Strona 1 z 1

1.6 AFT Zadławił się przy ok 160 km/h

: wt lis 22, 2011 15:26
autor: Yarabi
Witam. Jechałem dziś swoim Golfem po autostradzie. Wcisnąłem gaz gdzieś do 2/3 i się rozpędzałem.. Wszystko szło elegancko, aż w pewnej chwili tak jakby się zadławił i trochę szarpnął. Zwolniłem i później było ok. Kolejna próba rozpędzenia (do ok 140) przebiegła bez problemów. Co mogło być przyczyną owego zdławienia? Dodam, że zwykle jeżdżę bardzo spokojnie i prędkości powyżej 110 nie zdarzają mi się często. Silnik rzadko kiedy przekracza 3.5 tys obrotów. Czy to zdławienie mogło być skutkiem oderwania się jakiegoś nagaru na skutek wysokich obrotów? Czy jest możliwe, że silnik po prostu jest trochę zmulony i to taki może być tego efekt? I czy taka sytuacja mogła w jakiś sposób uszkodzić silnik? Z góry dzięki za odpowiedź;)

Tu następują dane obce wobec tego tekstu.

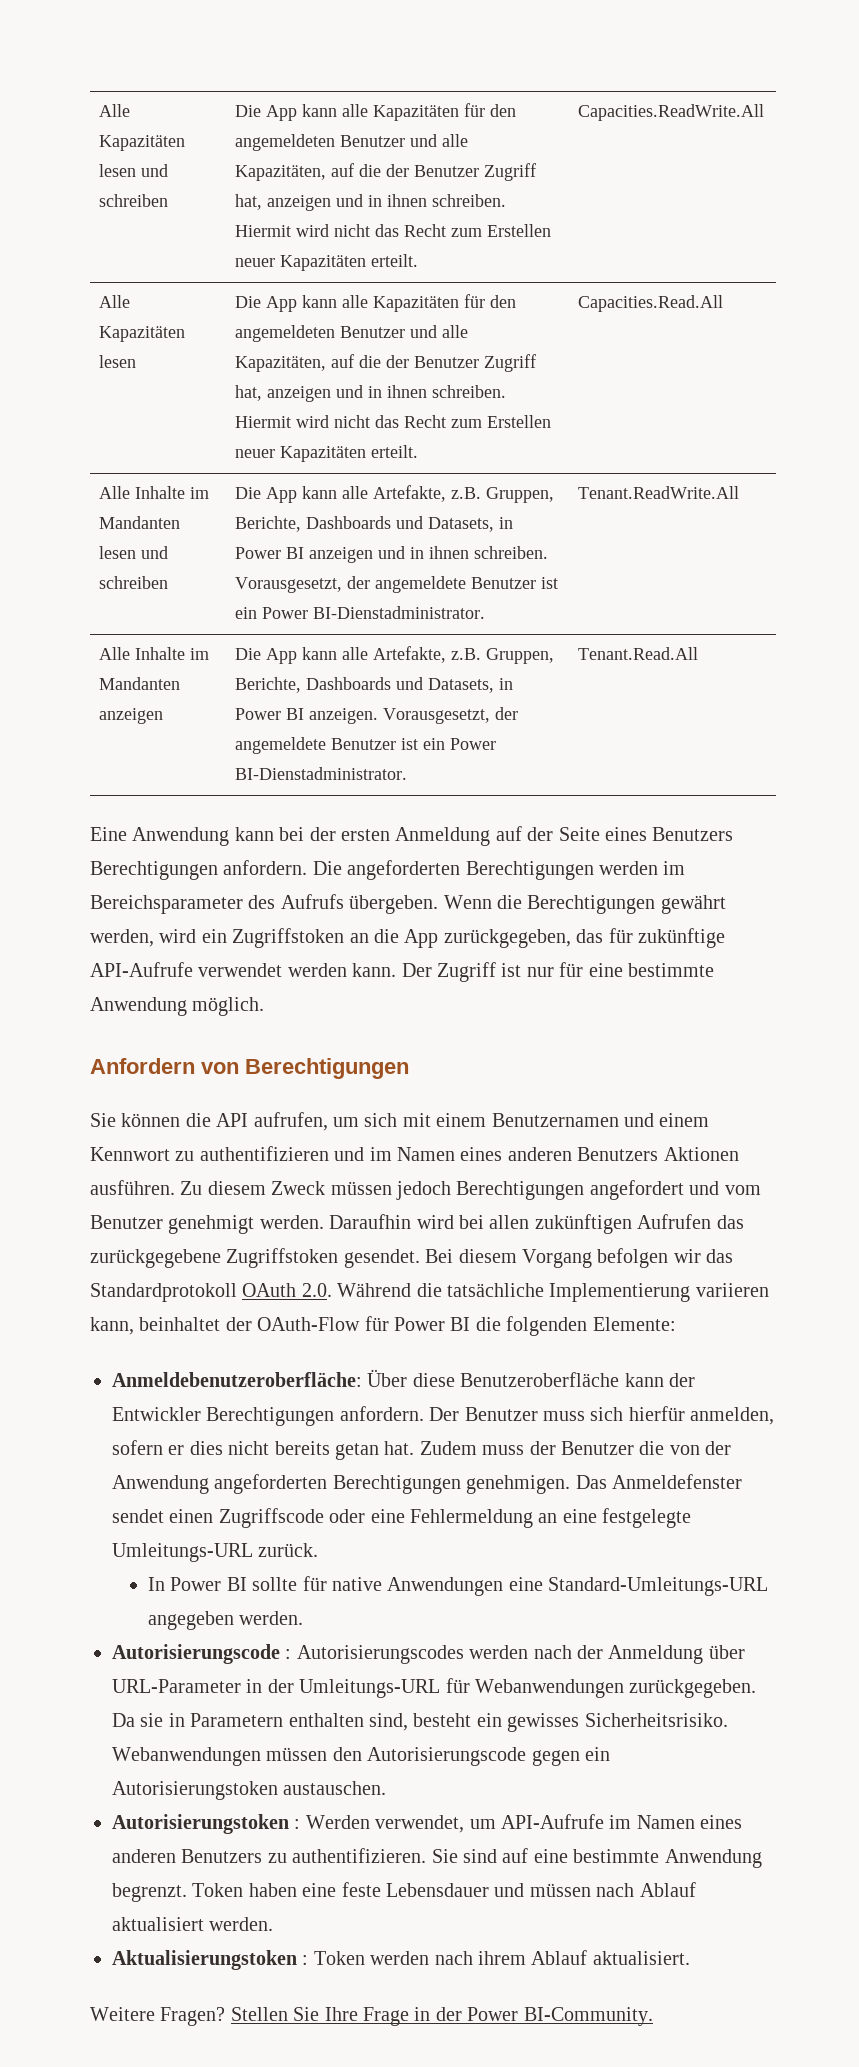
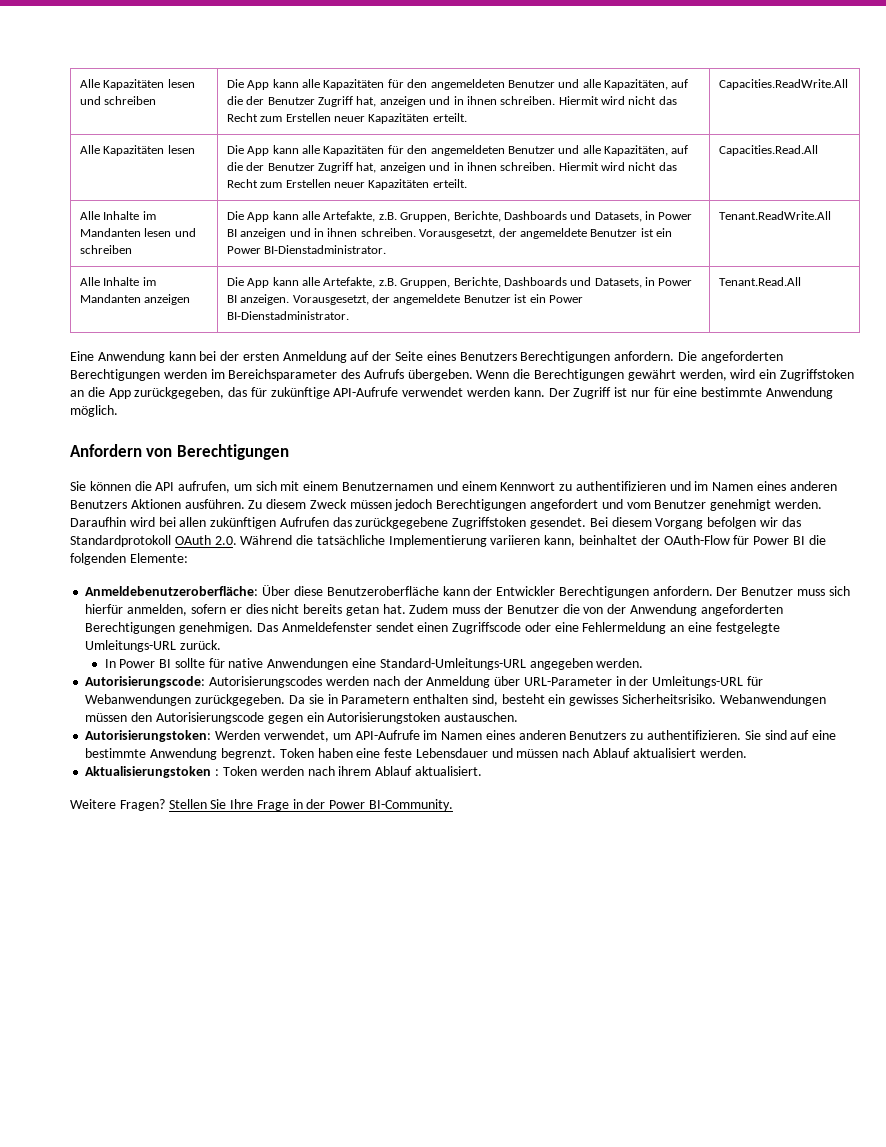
[112,1644,292,1664] Autorisierungscode : -> [85,676,206,688] Autorisierungscode:
[112,1814,301,1834] Autorisierungstoken : -> [85,730,212,742] Autorisierungstoken:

1.6 AFT Zadławił się przy ok 160 km/h

: wt lis 22, 2011 16:13
autor: Blancik
Kopułka-palec-kable-świece w pierwszej kolejności.
Masa z aku na silnik w drugiej
Nie można stwierdzić czemu się zadławił, można tylko podejrzewać..
Jeśli teraz jezdzi tak jak wcześniej, nic nie wali, nie stuka to czym się przejmować?

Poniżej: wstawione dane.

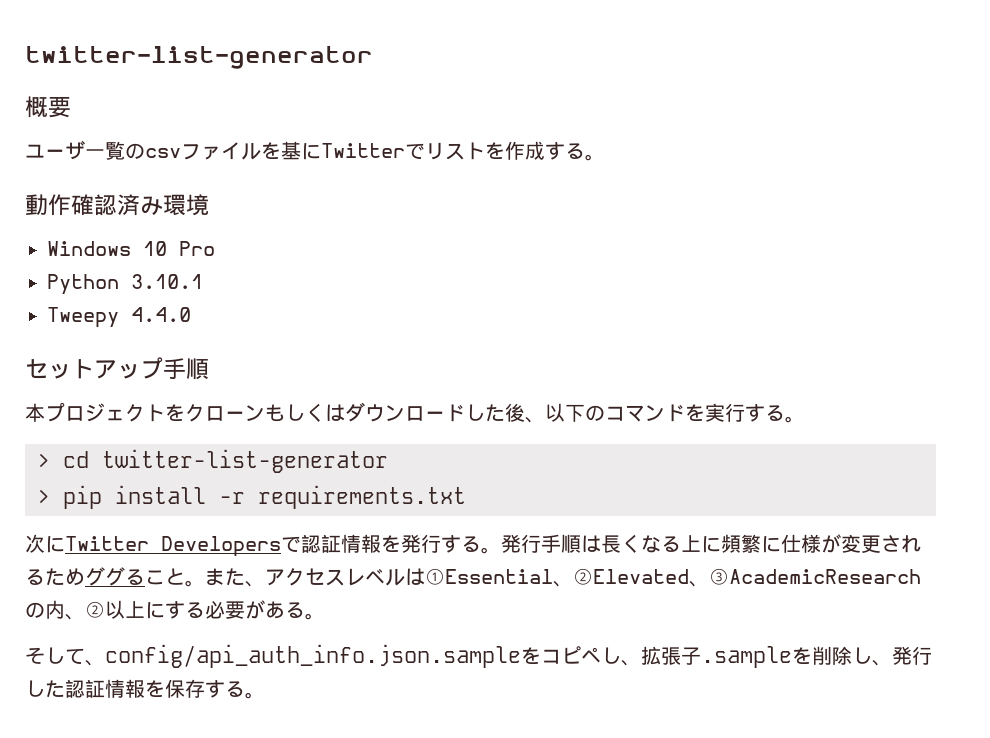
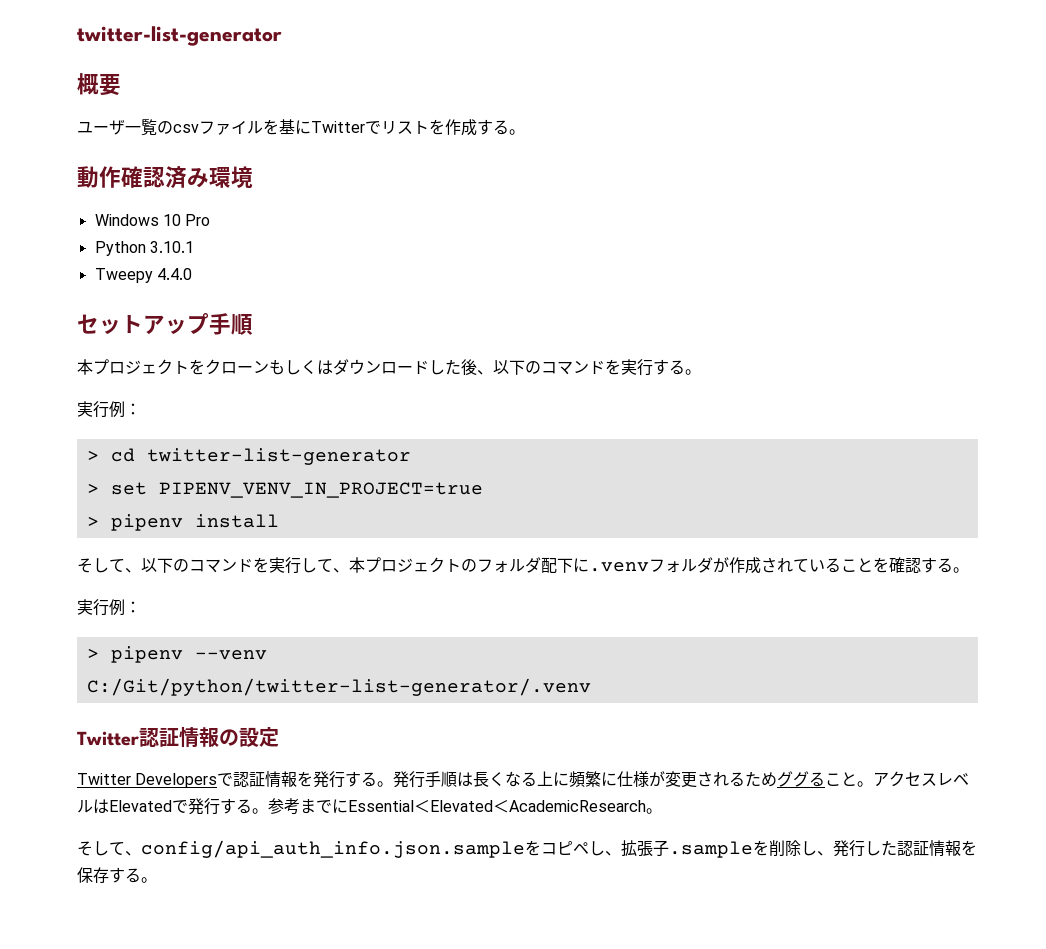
(805, 419) none -> [77,401,141,418] // 実行例：
[63,485,466,509] [25,534,65,553] pip install -r requirements.txt // 次に -> [110,482,483,498] [86,514,279,531] [77,557,969,574] [77,599,141,616] [86,646,267,663] [86,678,591,696] [77,727,279,748] set PIPENV_VENV_IN_PROJECT=true // > pipenv install // そして、以下のコマンドを実行して、本プロジェクトのフォルダ配下に.venvフォルダが作成されていることを確認する。 // 実行例： // > pipenv --venv // C:/Git/python/twitter-list-generator/.venv // Twitter認証情報の設定 //
[205,568,265,587] また、 -> (874, 784) none
[425,568,921,587] [25,600,305,620] ①Essential、②Elevated、③AcademicResearchの内、②以上にする必要がある -> [109,798,646,815] Elevatedで発行する。参考までにEssential＜Elevated＜AcademicResearch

Re: 1.6 AFT Zadławił się przy ok 160 km/h

: wt lis 22, 2011 18:52
autor: Yarabi
Czyli jakiś drobny problem natury elektrycznej?

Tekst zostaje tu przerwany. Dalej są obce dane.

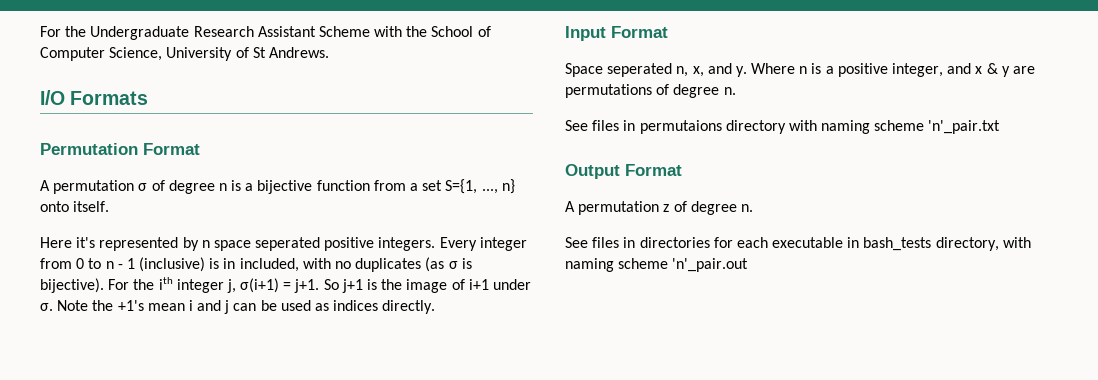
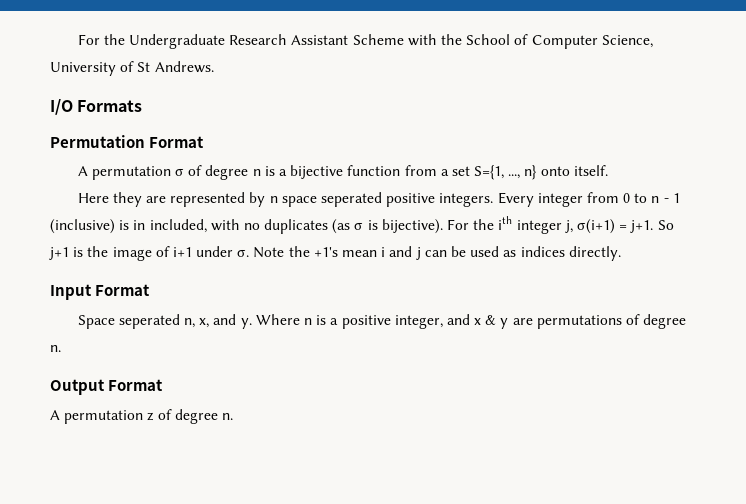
[76,237,96,248] it's -> [112,192,167,207] they are
[565,120,1001,134] // See files in permutaions directory with naming scheme 'n'_pair.txt -> (61, 348) none
[565,237,1031,251] [565,258,749,272] // See files in directories for each executable in bash_tests directory, with naming scheme 'n'_pair.out -> (233, 416) none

1.6 AFT Zadławił się przy ok 160 km/h

: wt lis 22, 2011 22:01
autor: bastek016
ja miałem podobny problem niekiedy po prostu potrafił odciąć wcześniej , wina przepływomierza

Re: 1.6 AFT Zadławił się przy ok 160 km/h

: wt lis 22, 2011 23:42
autor: Yarabi
Dodam tylko, że dolewałem dzisiaj trochę oleju bo na zimnym silniku miałem idealnie min na bagnecie, a jak sprawdzałem po powrocie (na ciepłym jeszcze silniku) to miałem ponad skalę.. Jutro sprawdzę na zimnym ile go faktycznie jest. Ale czy przekroczenie poziomu oleju o jakieś powiedzmy.. 300 ml może przynieść taki właśnie efekt? Czytałem w internecie o tym jak to niby pierścienie wyskakują i silnik mało nie eksploduje od nadmiaru oleju...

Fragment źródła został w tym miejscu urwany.